Dilimizin altına hapsettiğimiz bakla: inkâr

Üç büyük dinî kitapta da yazılıdurduğu üzere Musa’nın tanrıdan aldığı kuvvetle kızıldenizi ortadan ikiye yarışı gibi insanlığı onun doymak bilmezliğinden aldığı kuvvetle ‘zengin’ ve ‘yoksul’ diye ikiye yaran bildik eski mesih ‘bey’, ‘paşa’, öğrendik yeni mesih küresel kapitalizmin koruyucu kanatları ‘para’nın hükmünde keramet arayanların emelleri ‘köprüyü geçme’ uğruna onun, paranın, gözüne girebilmek için binbir yüz takınma yüzsüzlüğü sonucu müsrifçe tükettikleri kişiliklerinin son durağı sosyal mezarlık ‘döneklik ve inkâr’, insanlık tarihinde görülmemiş bir enflasyon patlaması yaşıyor. Biliyorum, haklı olarak ‘bunlar insanlık kadar eski hikâyeler’ diye düşünebilirsiniz. Ama ben ufak bir ekleme yapmak istiyorum: hayır, tarih tekerrürden ibaret değildir! Tarih, tekerrürlerin artışından, her seferinde ‘en’ edatıyla şekil değiştirerek, ‘en’leşerek, yani biraz daha büyüyerek, yani ‘bir başka’laşarak (tekrar) oluşudur.

Tarih, olaylarıyla zaman ekseni boyunca kendi kendisinin kuvvetini alabilen (matematikî bağlamda) bir fenomen olduğu için kökünü yaratıcısı insanın ruhundan çok onun bedeninde, yani duygularından çok hesabında kitabında aramak gerekir. İnsan tarihi, onun bedenî, maddî refahını sağlama alma, koruma ve geliştirme stratejisinin duygusallık maskesiyle vicdanî bir meseleymiş gibi vuku buluşudur.

Bu bağlamda dünyanın, yani insanların, ‘para’ uğruna her şeyden dönmeye ve her şeye dönmeye ve her şeyi inkâr etmeye hazır insanlarla dolup taşmak üzere olduğu saptaması nitelik olarak ne kadar eski bir konu olsa da, çünkü ‘para’ uğruna her şeyi yapmaya hazır insanlar her zaman olmuştur ve olacaktır da, ama nicelik olarak, yani her şeye hazır insanın ‘aktüel’ kimliği söz konusu olduğunda, mevzubahis fenomen şimdiye kadar görülmemiş bir karakterdedir.

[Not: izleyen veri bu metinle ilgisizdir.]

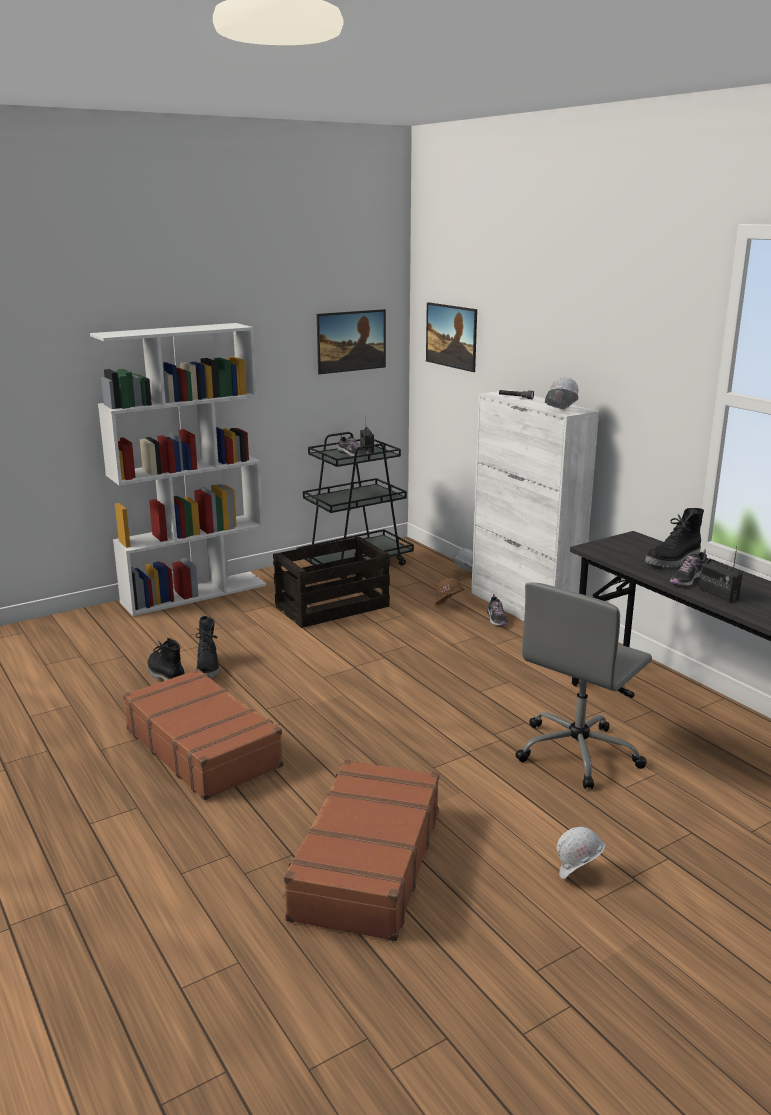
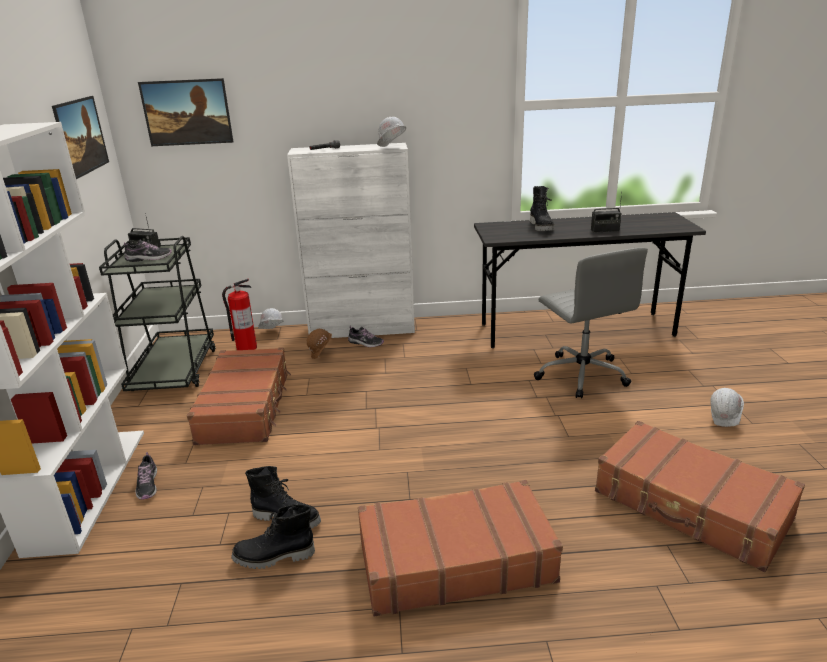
camera: 60 degrees left, 5 degrees up
(333, 606) = (246, 407): crate -> brown suitcase
(422, 574) = (246, 348): none -> fire extinguisher
(688, 579) = (574, 230): shoe -> shoe (148, 485)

Bir yandan etik komisyonları, dinî, kültürel ve felsefî birçok kurum ve kuruluşlar insanlığın elden gitmemesi için kendilerini moral havarîleri ilân ederlerken, diğer yandan insanların boğazlarına giden yolları ellerine geçirir geçirmez tıkayan borsalı konzernlerin bu yolun en hayatî noktası insan ağzına gişeler kurarak bildik insanî değerleri dahi tüketilesi ürünlere dönüştürüp insanlara satmaları sonucu dün tükettiği insanî değerden bugün modası geçti diye söz bile edemeyen insanların imaj ve kariyere indirgenmiş sözde başarılı bir hayat için ölüm kalım savaşı verirken psikolojilerinin tek kurtarıcı, tek ‘pay’gamber, tek sihirli değnek olarak ‘dönekliği ve inkâr’ı görmeleri gayet doğaldır.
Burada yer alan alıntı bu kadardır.